Please tell how many of the lines below contain "shadow", using only a number.

--------

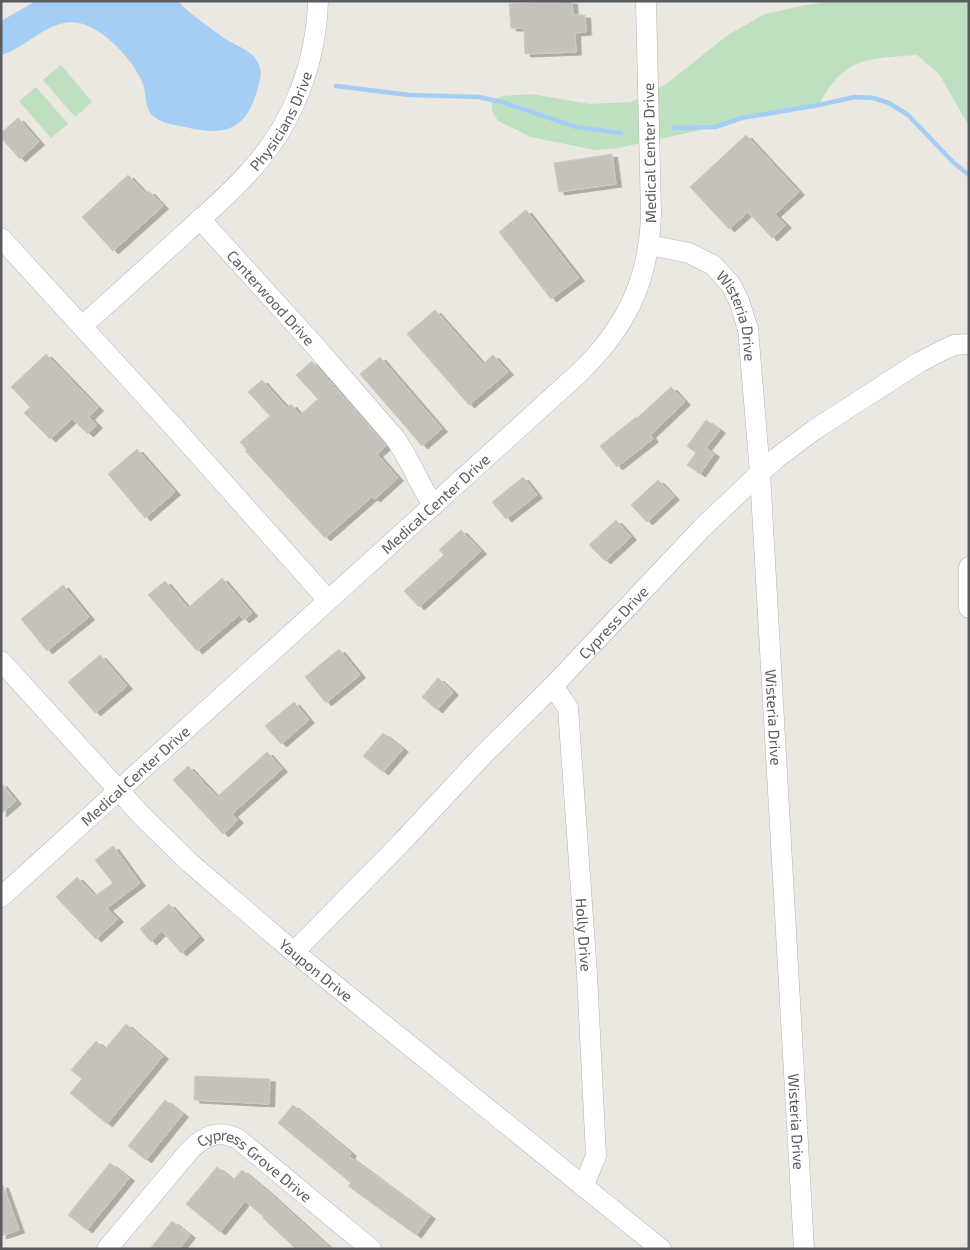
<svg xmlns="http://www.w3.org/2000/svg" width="970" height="1250" viewBox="0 0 970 1250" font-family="'Exo 2',sans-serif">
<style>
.green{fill:#bee0c0}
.water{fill:#a5cef5}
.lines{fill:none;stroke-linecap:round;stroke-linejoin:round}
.stream{stroke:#a5cef5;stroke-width:4.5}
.building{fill:#c5c2bc;stroke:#cecabf;filter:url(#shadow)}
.minor-casing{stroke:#b1b2b6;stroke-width:21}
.minor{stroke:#fff;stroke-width:20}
.labels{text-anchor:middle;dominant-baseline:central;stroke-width:4;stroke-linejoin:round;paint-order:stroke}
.street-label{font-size:15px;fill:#595b5f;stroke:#fff}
</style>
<defs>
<filter id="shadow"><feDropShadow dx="5.5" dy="3" stdDeviation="0" flood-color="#0004"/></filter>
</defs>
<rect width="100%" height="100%" fill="#eae8e0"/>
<!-- green -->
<g class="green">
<path d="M 834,1 L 969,1 L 969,126 L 939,74 L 917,55 C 868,59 844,56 819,105 L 742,118 L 715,127 L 618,148 L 595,150 L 531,137 L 498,121 L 492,111 L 492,100 L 504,96 L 531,94 L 590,104 L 631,102 L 665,85 L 728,35 L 765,14 L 801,6 Z"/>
<path d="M 61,65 L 92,102 L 75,117 L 43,80 Z"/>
<path d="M 36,87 L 68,124 L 51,138 L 19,101 Z"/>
</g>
<!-- water -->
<path class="water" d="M 36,1 C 71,1 107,1 142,1 C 151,1 168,0 176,1 C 180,2 184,8 188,11 C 199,20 212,29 224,38 C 234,45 248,49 255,58 C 263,68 261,77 258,87 C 247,130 226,137 185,127 C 175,125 164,124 156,118 C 144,111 147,96 143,84 C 135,62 106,31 83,24 C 52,14 29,47 1,55 L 1,21 Z"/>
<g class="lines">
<!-- stream -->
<g class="stream">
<path d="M 336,86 L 410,95 L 479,97 L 502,102 L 576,127 L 621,133"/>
<path d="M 673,128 L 715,127 L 742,118 L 819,105 L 855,97 L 873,98 L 889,103 L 908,115 L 954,163 L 969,175"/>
</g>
</g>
<!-- building -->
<g class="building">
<path d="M 572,1 L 573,15 L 585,15 L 586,32 L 575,33 L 576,52 L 525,54 L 524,28 L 511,28 L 509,4 Z"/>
<path d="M 18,118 L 39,142 L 20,159 L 1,138 L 1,133 Z"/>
<path d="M 746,135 L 799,192 L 775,214 L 786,225 L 772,238 L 748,212 L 729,229 L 690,187 Z"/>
<path d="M 612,154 L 616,184 L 559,192 L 554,163 Z"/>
<path d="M 128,175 L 146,194 L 149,191 L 163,206 L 113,251 L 82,217 Z"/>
<path d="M 526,210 L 579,278 L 551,299 L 499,232 Z"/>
<path d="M 435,310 L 483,364 L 493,355 L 508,372 L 469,405 L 407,334 Z"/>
<path d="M 46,354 L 98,408 L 89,417 L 97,425 L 88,434 L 72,419 L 50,439 L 24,413 L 30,407 L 11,387 Z"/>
<path d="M 380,357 L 442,429 L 422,446 L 360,374 Z"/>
<path d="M 312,361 L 385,444 L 386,446 L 377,454 L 398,478 L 375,499 L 372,497 L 325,538 L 245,451 L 247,450 L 240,442 L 270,416 L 248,392 L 262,380 L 287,408 L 291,404 L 300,415 L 318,399 L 296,375 Z"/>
<path d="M 671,387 L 685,402 L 650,435 L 653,439 L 617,467 L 600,446 L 636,417 L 637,418 Z"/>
<path d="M 706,420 L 720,430 L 706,448 L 714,454 L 700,474 L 687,465 L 696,453 L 687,446 Z"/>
<path d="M 137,449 L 175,492 L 145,518 L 108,474 Z"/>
<path d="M 523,477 L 537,495 L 506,519 L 492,502 Z"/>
<path d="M 658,480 L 674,497 L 647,522 L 631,505 Z"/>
<path d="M 616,520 L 631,537 L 605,561 L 589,545 Z"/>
<path d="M 461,530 L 481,551 L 419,607 L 404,591 L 444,555 L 439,550 Z"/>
<path d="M 222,578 L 252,613 L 244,620 L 239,615 L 197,651 L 148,595 L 165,581 L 188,608 Z"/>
<path d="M 63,585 L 89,617 L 47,651 L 21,619 Z"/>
<path d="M 339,649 L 360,675 L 326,703 L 305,677 Z"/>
<path d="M 100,655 L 127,686 L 95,713 L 68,682 Z"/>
<path d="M 438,678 L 453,692 L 437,710 L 422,697 Z"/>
<path d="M 294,702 L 309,720 L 281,744 L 265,726 Z"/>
<path d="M 383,733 L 403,749 L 383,772 L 363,756 Z"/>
<path d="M 267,752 L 282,769 L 232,814 L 238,820 L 223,834 L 173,780 L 188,766 L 217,797 Z"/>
<path d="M 1,783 L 16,801 L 1,814 Z"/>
<path d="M 113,846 L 140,883 L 107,908 L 118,919 L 96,939 L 56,897 L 77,877 L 95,896 L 113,883 L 95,860 Z"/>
<path d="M 169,904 L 199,937 L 181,953 L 162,931 L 151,942 L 140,929 Z"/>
<path d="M 126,1024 L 163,1056 L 107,1124 L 70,1093 L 82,1079 L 71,1070 L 96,1041 L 105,1049 Z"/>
<path d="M 195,1076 L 270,1079 L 269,1104 L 194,1100 Z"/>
<path d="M 165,1100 L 183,1114 L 146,1160 L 128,1146 Z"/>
<path d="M 293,1105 L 351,1153 L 349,1156 L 430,1216 L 416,1235 L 348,1186 L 351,1183 L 278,1123 Z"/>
<path d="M 110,1163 L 129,1178 L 87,1230 L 68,1215 Z"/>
<path d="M 217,1167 L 233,1180 L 242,1170 L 266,1190 L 331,1249 L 296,1249 L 263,1218 L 264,1217 L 245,1201 L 220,1232 L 186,1204 Z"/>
<path d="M 1,1185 L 3,1185 L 19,1230 L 1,1236 Z"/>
<path d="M 172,1221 L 190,1235 L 179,1249 L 150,1249 Z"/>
</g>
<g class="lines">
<defs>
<g id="minor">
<path id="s1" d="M 200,219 L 315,346 L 394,437 C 410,458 418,483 433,505"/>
<path d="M 1,238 L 173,426 L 328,600"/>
<path id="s2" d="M 649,245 L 689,253 L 713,265 L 731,285 L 739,301 L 748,329 L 760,473 L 804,1249"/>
<path id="s3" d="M 82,326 C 116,296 150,265 184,234 C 206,214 230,194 250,171 C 293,124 316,64 318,1"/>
<path d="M 969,567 L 969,608"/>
<path id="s4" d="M 1,661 L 142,816 L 190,863 L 294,952 L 661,1249"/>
<path id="s5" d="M 553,686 L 568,708 L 587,974 L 596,1156 L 583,1187"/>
<path id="s6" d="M 1,897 L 578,374 C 626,328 649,281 651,214 L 646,1"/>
<path id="s7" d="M 294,952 L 401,843 L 483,755 L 553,686 L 702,528 L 760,473 L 778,457 L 814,430 L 918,363 L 941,351 L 954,345 L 969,344"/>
<path id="s8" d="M 107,1249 L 190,1150 C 204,1136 219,1129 238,1139 L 371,1249"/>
</g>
</defs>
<!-- minor casing -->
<use href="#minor" class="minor-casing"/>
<!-- minor -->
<use href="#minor" class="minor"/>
</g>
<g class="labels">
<!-- street labels -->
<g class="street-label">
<text stroke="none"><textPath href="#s3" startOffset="288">Physicians Drive</textPath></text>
<text transform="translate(649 153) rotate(-91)">Medical Center Drive</text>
<text stroke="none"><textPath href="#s1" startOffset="106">Canterwood Drive</textPath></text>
<text stroke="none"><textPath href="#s2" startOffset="126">Wisteria Drive</textPath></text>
<text stroke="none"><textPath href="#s6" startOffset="586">Medical Center Drive</textPath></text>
<text stroke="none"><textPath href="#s7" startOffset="459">Cypress Drive</textPath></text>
<text stroke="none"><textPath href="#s2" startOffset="531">Wisteria Drive</textPath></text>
<text stroke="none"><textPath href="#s6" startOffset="181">Medical Center Drive</textPath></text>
<text stroke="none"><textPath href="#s5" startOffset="254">Holly Drive</textPath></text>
<text stroke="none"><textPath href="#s4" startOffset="442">Yaupon Drive</textPath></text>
<text stroke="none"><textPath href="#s2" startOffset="936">Wisteria Drive</textPath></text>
<text stroke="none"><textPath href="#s8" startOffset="208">Cypress Grove Drive</textPath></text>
</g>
</g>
<!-- border -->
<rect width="970" height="1250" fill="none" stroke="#595b5f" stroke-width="5"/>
</svg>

--------

● Output below: 2